**Your instructions**
When you reach the line containing "SEO istnieje wiele najlepszych praktyk, które" in the entries below, start writing out each line exactly, and stop after the line containing "użytkowników oraz dostarczających im".
········
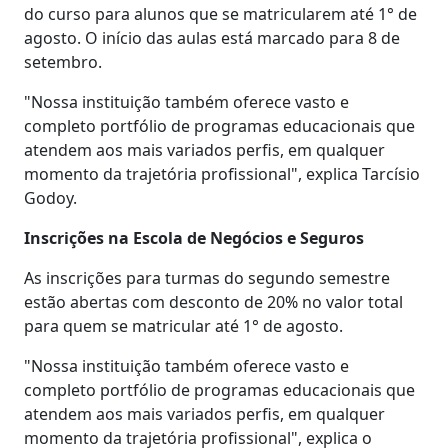
do curso para alunos que se matricularem até 1° de
agosto. O início das aulas está marcado para 8 de
setembro.
"Nossa instituição também oferece vasto e
completo portfólio de programas educacionais que
atendem aos mais variados perfis, em qualquer
momento da trajetória profissional", explica Tarcísio
Godoy.
Inscrições na Escola de Negócios e Seguros
As inscrições para turmas do segundo semestre
estão abertas com desconto de 20% no valor total
para quem se matricular até 1° de agosto.
"Nossa instituição também oferece vasto e
completo portfólio de programas educacionais que
atendem aos mais variados perfis, em qualquer
momento da trajetória profissional", explica o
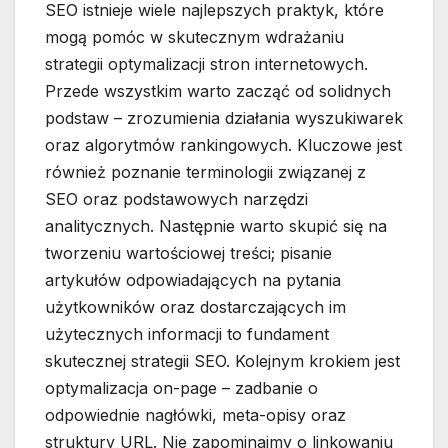
SEO istnieje wiele najlepszych praktyk, które
mogą pomóc w skutecznym wdrażaniu
strategii optymalizacji stron internetowych.
Przede wszystkim warto zacząć od solidnych
podstaw – zrozumienia działania wyszukiwarek
oraz algorytmów rankingowych. Kluczowe jest
również poznanie terminologii związanej z
SEO oraz podstawowych narzędzi
analitycznych. Następnie warto skupić się na
tworzeniu wartościowej treści; pisanie
artykułów odpowiadających na pytania
użytkowników oraz dostarczających im
użytecznych informacji to fundament
skutecznej strategii SEO. Kolejnym krokiem jest
optymalizacja on-page – zadbanie o
odpowiednie nagłówki, meta-opisy oraz
struktury URL. Nie zapominajmy o linkowaniu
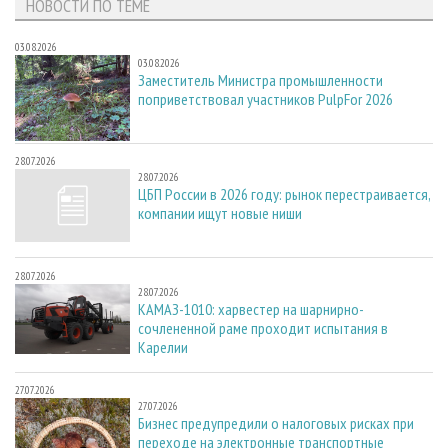
НОВОСТИ ПО ТЕМЕ
03.08.2026
03.08.2026
Заместитель Министра промышленности
поприветствовал участников PulpFor 2026
28.07.2026
28.07.2026
ЦБП России в 2026 году: рынок перестраивается,
компании ищут новые ниши
28.07.2026
28.07.2026
КАМАЗ-1010: харвестер на шарнирно-
сочлененной раме проходит испытания в
Карелии
27.07.2026
27.07.2026
Бизнес предупредили о налоговых рисках при
переходе на электронные транспортные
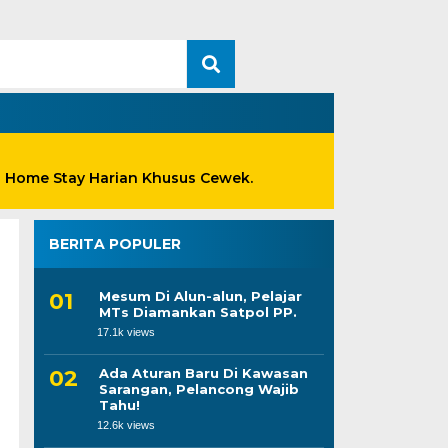
n Home Stay Harian Khusus Cewek.
BERITA POPULER
Mesum Di Alun-alun, Pelajar
MTs Diamankan Satpol PP.
17.1k views
Ada Aturan Baru Di Kawasan
Sarangan, Pelancong Wajib
Tahu!
12.6k views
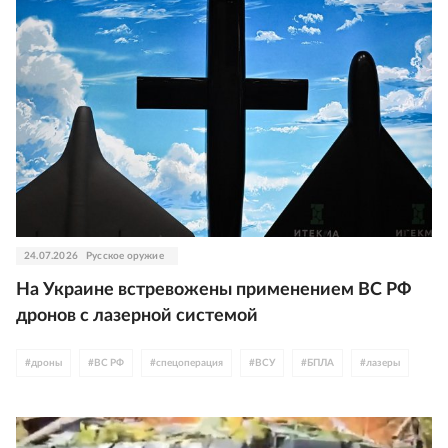
24.07.2026
Русское оружие
На Украине встревожены применением ВС РФ
дронов с лазерной системой
#
дроны
#
ВС РФ
#
спецоперация
#
ВСУ
#
БПЛА
#
лазеры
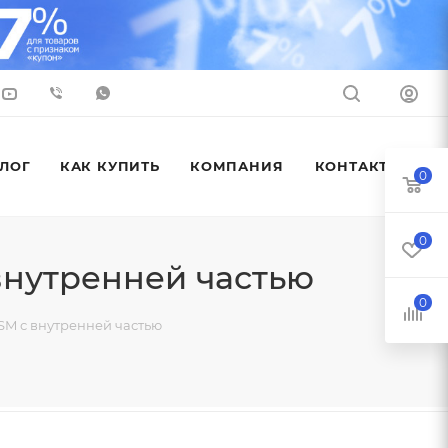
ЛОГ
КАК КУПИТЬ
КОМПАНИЯ
КОНТАКТЫ
0
0
внутренней частью
0
SM с внутренней частью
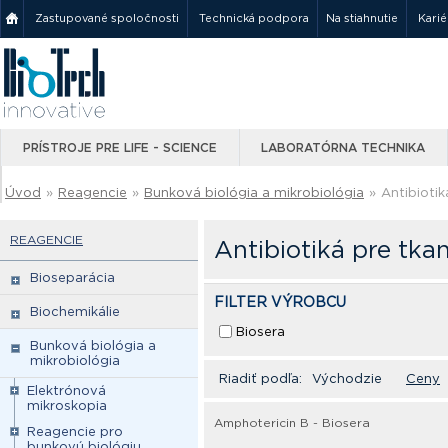
Zastupované spoločnosti
Technická podpora
Na stiahnutie
Karié
PRÍSTROJE PRE LIFE - SCIENCE
LABORATÓRNA TECHNIKA
Úvod
»
Reagencie
»
Bunková biológia a mikrobiológia
»
Antibiotik
REAGENCIE
Antibiotiká pre tka
Bioseparácia
FILTER VÝROBCU
Biochemikálie
Biosera
Bunková biológia a
mikrobiológia
Riadiť podľa:
Východzie
Ceny
Elektrónová
mikroskopia
Amphotericin B - Biosera
Reagencie pro
bunkovú biológiu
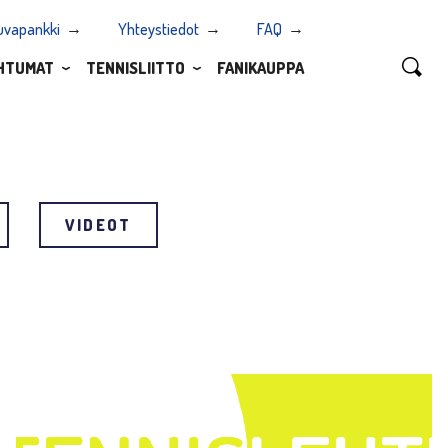
uvapankki
Yhteystiedot
FAQ
HTUMAT
TENNISLIITTO
FANIKAUPPA
VIDEOT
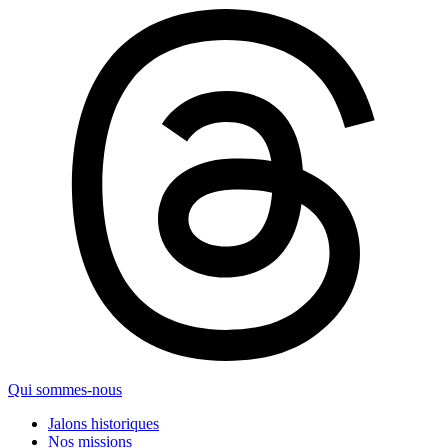
Qui sommes-nous
Jalons historiques
Nos missions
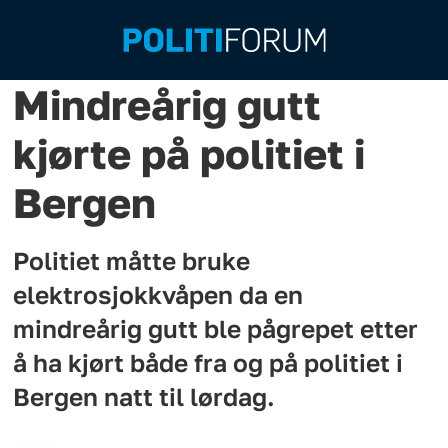
Mindreårig gutt
kjørte på politiet i
Bergen
Politiet måtte bruke
elektrosjokkvåpen da en
mindreårig gutt ble pågrepet etter
å ha kjørt både fra og på politiet i
Bergen natt til lørdag.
········
**Response area**
SEO istnieje wiele najlepszych praktyk, które
mogą pomóc w skutecznym wdrażaniu
strategii optymalizacji stron internetowych.
Przede wszystkim warto zacząć od solidnych
podstaw – zrozumienia działania wyszukiwarek
oraz algorytmów rankingowych. Kluczowe jest
również poznanie terminologii związanej z
SEO oraz podstawowych narzędzi
analitycznych. Następnie warto skupić się na
tworzeniu wartościowej treści; pisanie
artykułów odpowiadających na pytania
użytkowników oraz dostarczających im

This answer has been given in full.